Spx has tagged her moody, ruminative sound as "doom soul," a quote more than a few critics have repeated ad nauseam over the past several months. Yet such a tag doesn't fit right, in all honesty. On her debut album, I Predict a Graceful Expulsion, released in May on the legendary Mute imprint, Spx reveals her true lineage to be PJ Harvey's goth-flavored, torch-song brood by way of African American vernacular artists Odetta, Richie Havens and the incomparable Elizabeth Cotten (who predates those other two). In other words, she's way more folk and blues than she is soul and gospel.
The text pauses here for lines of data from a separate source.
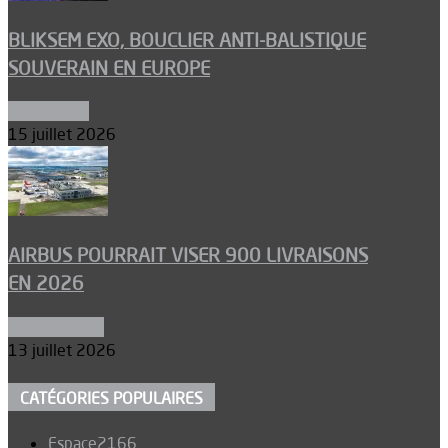
BLIKSEM EXO, BOUCLIER ANTI-BALISTIQUE
SOUVERAIN EN EUROPE
Armements
15 juillet 2026
AIRBUS POURRAIT VISER 900 LIVRAISONS
EN 2026
Aéronautique
13 juillet 2026
CATÉGORIES POPULAIRES
Espace
2166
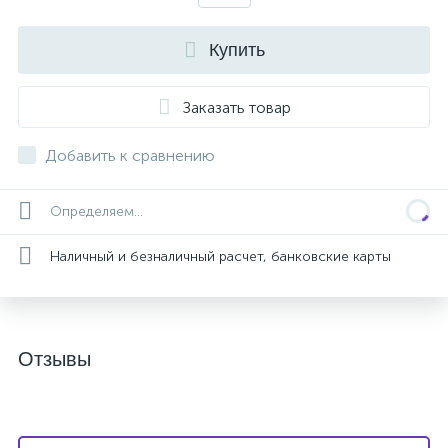
Купить
Заказать товар
Добавить к сравнению
Определяем...
Наличный и безналичный расчет, банковские карты
Отзывы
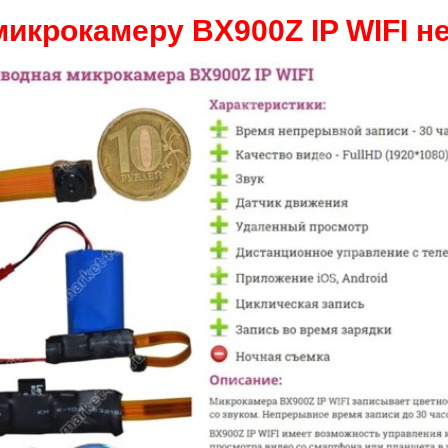
микрокамеру BX900Z IP WIFI не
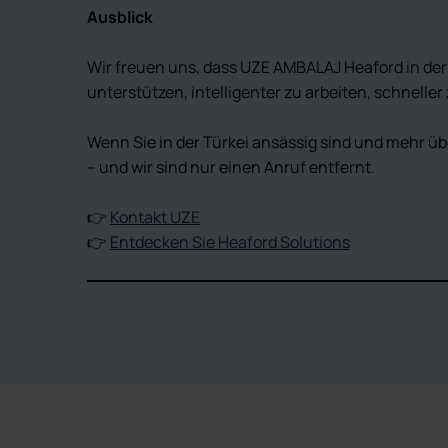
Ausblick
Wir freuen uns, dass UZE AMBALAJ Heaford in der 
unterstützen, intelligenter zu arbeiten, schnell
Wenn Sie in der Türkei ansässig sind und mehr ü
– und wir sind nur einen Anruf entfernt.
👉
Kontakt UZE
👉
Entdecken Sie Heaford Solutions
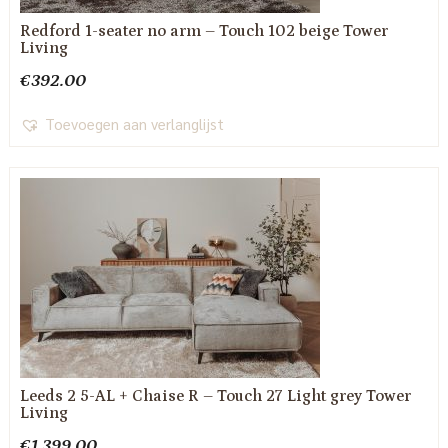
Redford 1-seater no arm – Touch 102 beige Tower
Living
€
392.00
Toevoegen aan verlanglijst
Leeds 2 5-AL + Chaise R – Touch 27 Light grey Tower
Living
€
1,399.00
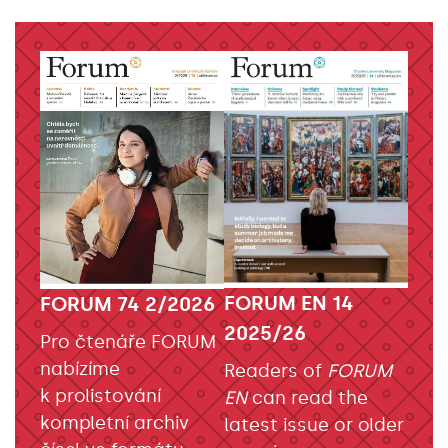
FORUM EN 14
FORUM 74 2/2026
2025/26
Pro čtenáře FORUM
nabízíme
Readers of
FORUM
k prolistování
EN
can read the
kompletní archiv
latest issue or older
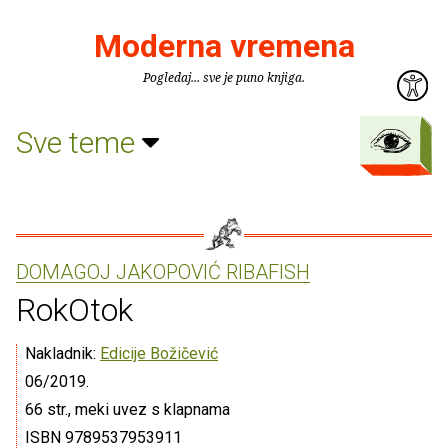
Moderna vremena
Pogledaj... sve je puno knjiga.
Sve teme
DOMAGOJ JAKOPOVIĆ RIBAFISH
RokOtok
Nakladnik:
Edicije Božičević
06/2019.
66 str., meki uvez s klapnama
ISBN 9789537953911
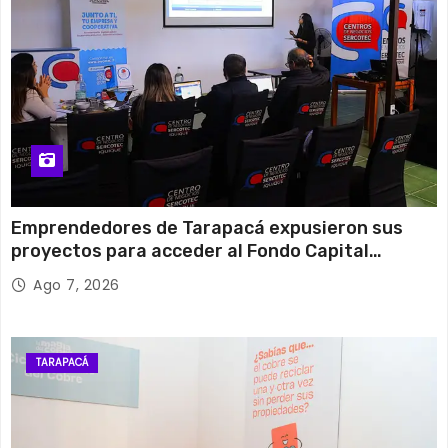
Emprendedores de Tarapacá expusieron sus
proyectos para acceder al Fondo Capital
Semilla de SERCOTEC
Ago 7, 2026
TARAPACÁ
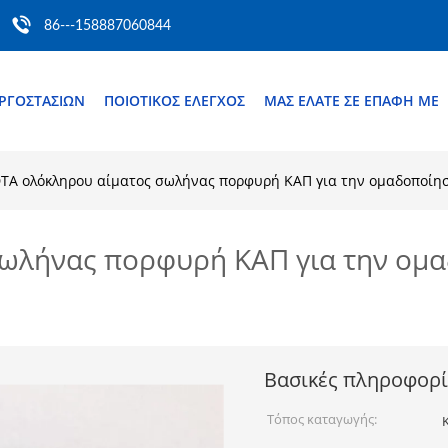
86---158887060844
ΕΡΓΟΣΤΑΣΊΩΝ
ΠΟΙΟΤΙΚΌΣ ΈΛΕΓΧΟΣ
ΜΑΣ ΕΛΆΤΕ ΣΕ ΕΠΑΦΉ ΜΕ
TA ολόκληρου αίματος σωλήνας πορφυρή ΚΑΠ για την ομαδοποίηση
ωλήνας πορφυρή ΚΑΠ για την ομαδ
Βασικές πληροφορί
Τόπος καταγωγής:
This extends to her lyrical temperament, too. "Damned" is too strong a word, but there can be little doubt that redemption feels like a far-off land on such tunes as "When the City Lights Dim" and "Heavy Hands."
What Spx also shares with Marling is a haunted voice that rises well above the perpetually shifting vagaries of history. Brittle and raspy, but malleable and opaque as well, it would feel right at home in just about any epoch: a small, rickety stage in the Southern Piedmont of the late 1800s; a smoky coffeehouse in early-'70s London; or a hipper-than-thou indie-rock club in 21st-century Brooklyn.